Il Bundestag ha dato il via libera al secondo piano di aiuti alla Grecia. Per legge
ogni provvedimento comunitario che abbia un impatto sulle finanze pubbliche tedesche
deve essere approvato dal Parlamento. Intanto cauto ottimismo è stato espresso dal
summit messicano del G20, secondo cui l'Europa ha fatto importanti progressi negli
ultimi mesi, anche se molti Paesi continuano a rimanere in recessione. Salvatore
Sabatino ha chiesto una valutazione sull’incontro a Ugo Bertone, direttore
di Finanza e Mercati:
R. – Se vogliamo
vedere il bicchiere mezzo pieno, è caduta la pressione sull’Italia. Al precedente
G20 era di grande attualità mandare degli “sceriffi” per controllare che non mentissimo;
oggi gli ispettori del Fondo possono venire in Italia, saranno i benvenuti, ma non
avranno il compito degli 007. Invece, se vediamo il bicchiere mezzo vuoto diciamo
che la Germania ha continuato a fare muro e a rifiutarsi di aumentare la dotazione
dei fondi europei. A questo punto, gli altri Paesi hanno detto: “Se voi europei non
vi muovete, noi non ci muoveremo per primi o indipendentemente. Prima aprite il portafogli
voi, poi paghiamo noi”.
D. – Il presidente della Bce, Draghi, da parte sua
ha invocato una riforma del mercato del lavoro sull’esempio di quella realizzata in
Germania. E’ possibile applicare questo modello a tutti i Paesi europei?
R.
– E’ necessario, più che altro. Se questo non avverrà assieme ad un atteggiamento
fiscale comune, credo che i tentativi – tra cui lo sforzo che la Bce sta facendo sul
fronte del finanziamento delle banche – serviranno semplicemente a guadagnare tempo;
ma tra un anno, un anno e mezzo saremo al punto di prima. Una moneta unica può reggere
dieci anni, come ha retto l’euro; ma se non si fanno passi successivi sulla strada
dell’organizzazione dell’economia e del fisco, non si va da nessuna parte.

-- -- --

Lavoro da svolgere ::
**a)** Rispondi brevemente a queste domande sull'articolo sul G20:
(i) Quale organo deve approvare per legge ogni provvedimento comunitario che abbia un impatto sulle finanze pubbliche tedesche?
(ii) Di quale testata è direttore Ugo Bertone?
(iii) Per quanti anni, secondo Bertone, ha retto l'euro?
**b)** Puoi estendere l'articolo sul G20 con qualche frase che riprenda subito dopo "non si va da nessuna parte."?
Le righe che seguono non hanno alcun ruolo in questo lavoro.

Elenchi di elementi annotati
-- -- --

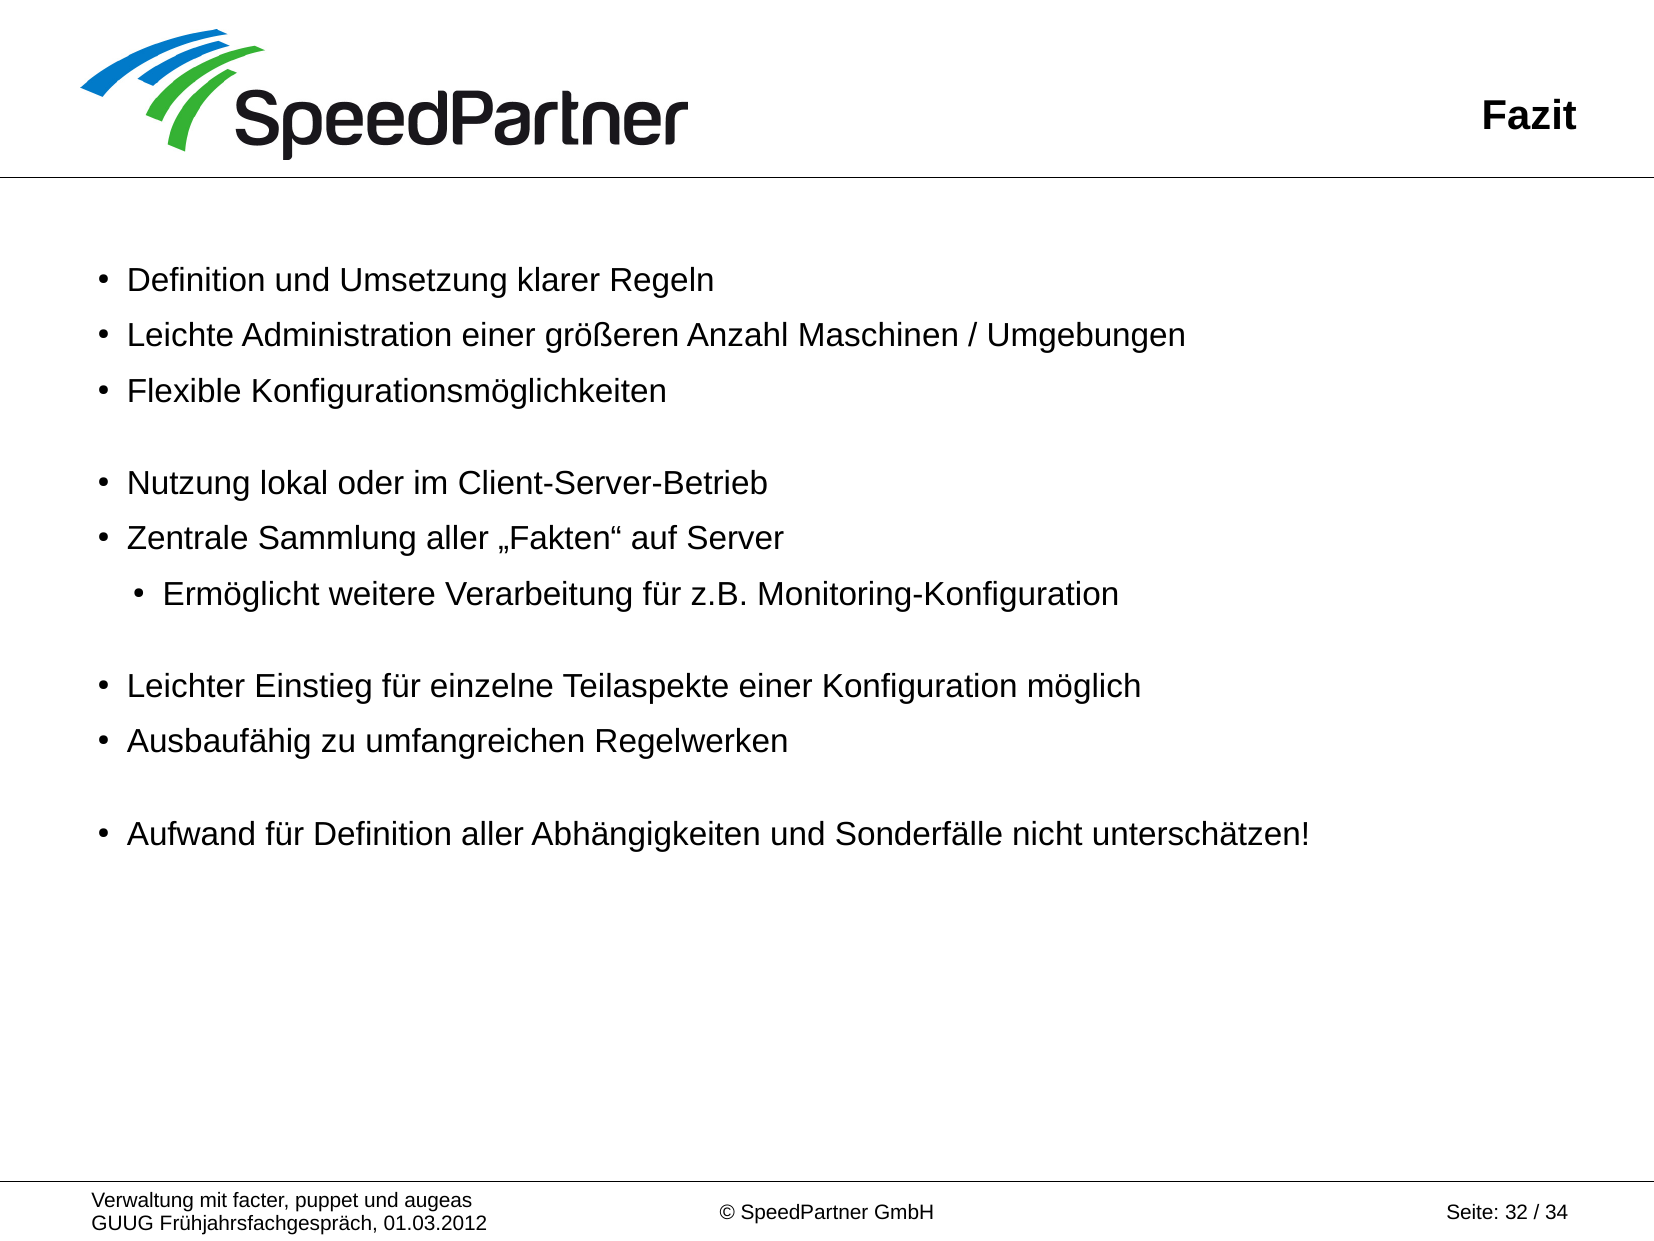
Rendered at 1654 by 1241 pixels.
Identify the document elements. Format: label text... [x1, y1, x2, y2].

text_box Definition und Umsetzung klarer Regeln Leichte Administration einer größeren Anzahl Maschinen / Umgebungen Flexible Konfigurationsmöglichkeiten Nutzung lokal oder im Client-Server-Betrieb Zentrale Sammlung aller „Fakten“ auf Server Ermöglicht weitere Verarbeitung für z.B. Monitoring-Konfiguration Leichter Einstieg für einzelne Teilaspekte einer Konfiguration möglich Ausbaufähig zu umfangreichen Regelwerken Aufwand für Definition aller Abhängigkeiten und Sonderfälle nicht unterschätzen! [82, 253, 1565, 1177]
title Fazit [590, 70, 1577, 160]
picture [80, 29, 688, 160]
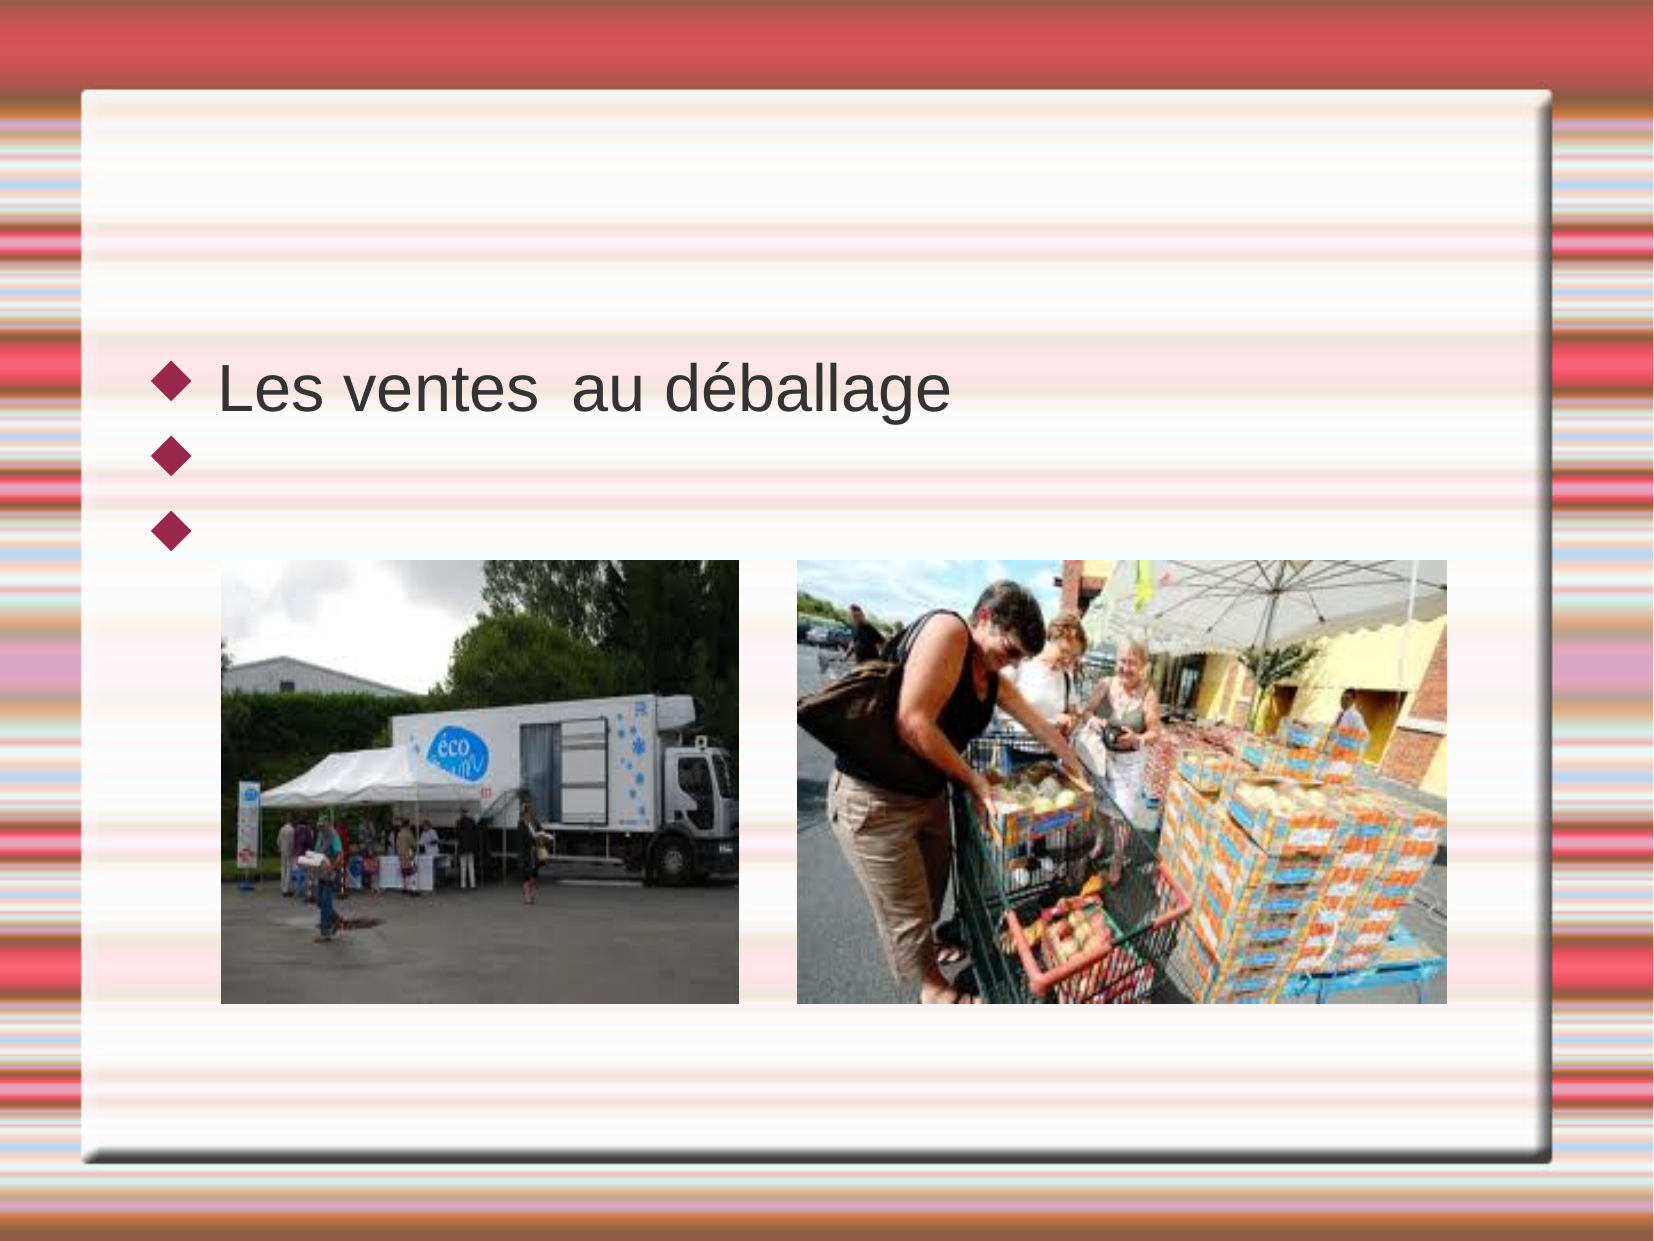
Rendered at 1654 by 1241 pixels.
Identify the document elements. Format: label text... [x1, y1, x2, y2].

picture [0, 0, 1654, 1241]
list Les ventes au déballage [134, 350, 1516, 1170]
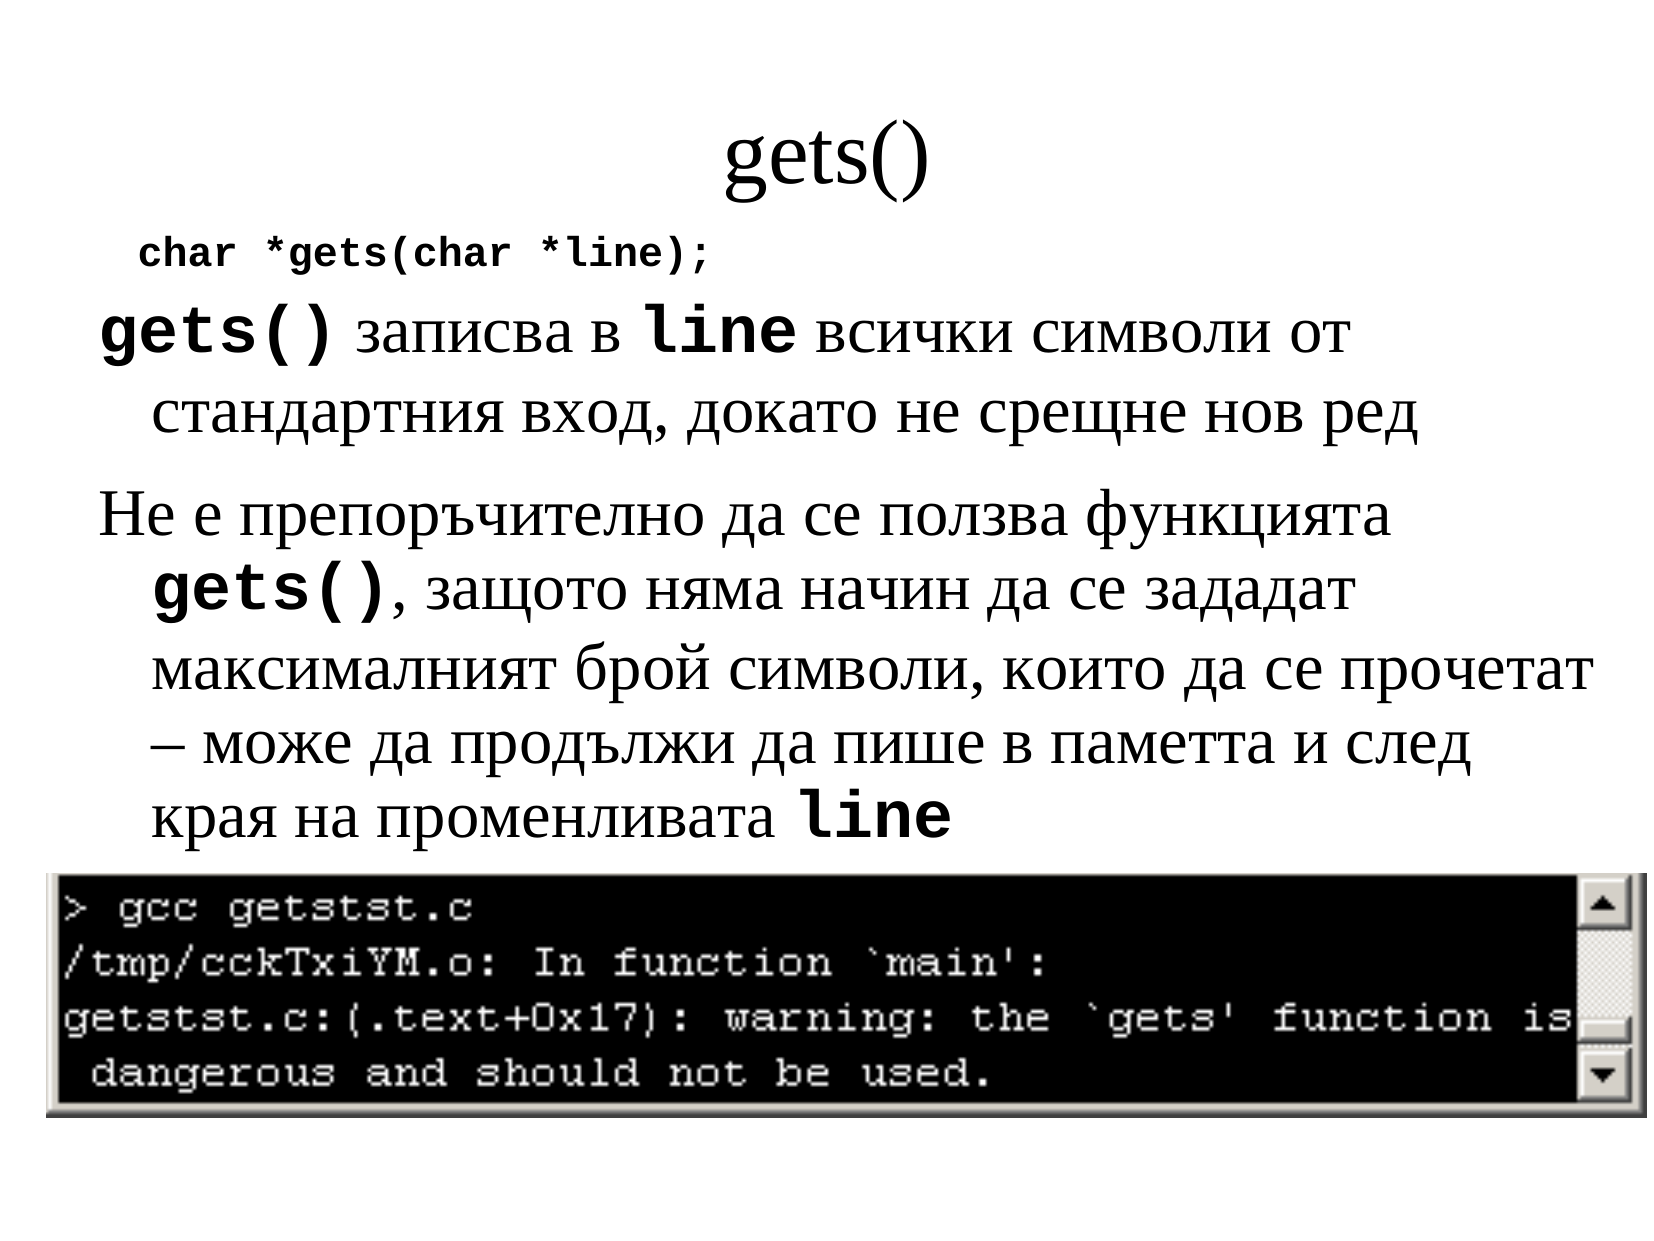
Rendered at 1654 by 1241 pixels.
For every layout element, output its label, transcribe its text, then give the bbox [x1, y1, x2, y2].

-- -- --

Risultati per consegna ::
**a)**
(i) Il Parlamento, cioè il Bundestag.
(ii) Di Finanza e Mercati.
(iii) Dieci anni.

**b)**
D.
– Complessivamente, possiamo dire che l’impegno del G20 è fortemente orientato alla
crescita e all’occupazione: non sono stati un po’ sottovalutati questi due aspetti
nei piani di risanamento presentati dai Paesi in difficoltà?
R. – Ci sono due
filosofie a confronto. La filosofia americana, che orienta anche la Federal Reserve,
ed è per la massimizzazione dei posti di lavoro, indipendentemente dalla sanità delle
finanze pubbliche, anche perché gli americani possono permetterselo. La regia europea
– tedesca – ritiene invece che questo serva soltanto a creare ricchezza fittizia ed
a creare problemi, più che altro ad evitare che i Paesi più cicale non prendano i
dovuti impegni. Ecco, i tedeschi non si fidano ad allargare i cordoni della borsa,
perché pensano che tutto sommato gli spagnoli sono i soliti spagnoli e gli italiani
– soprattutto – i soliti italiani.
D. – La crisi Greca continua ad essere una
questione irrisolta: c’è ancora il pericolo che il Paese ellenico possa andare in
default?
R. – Penso di sì. Soprattutto penso che il cosiddetto “salvataggio”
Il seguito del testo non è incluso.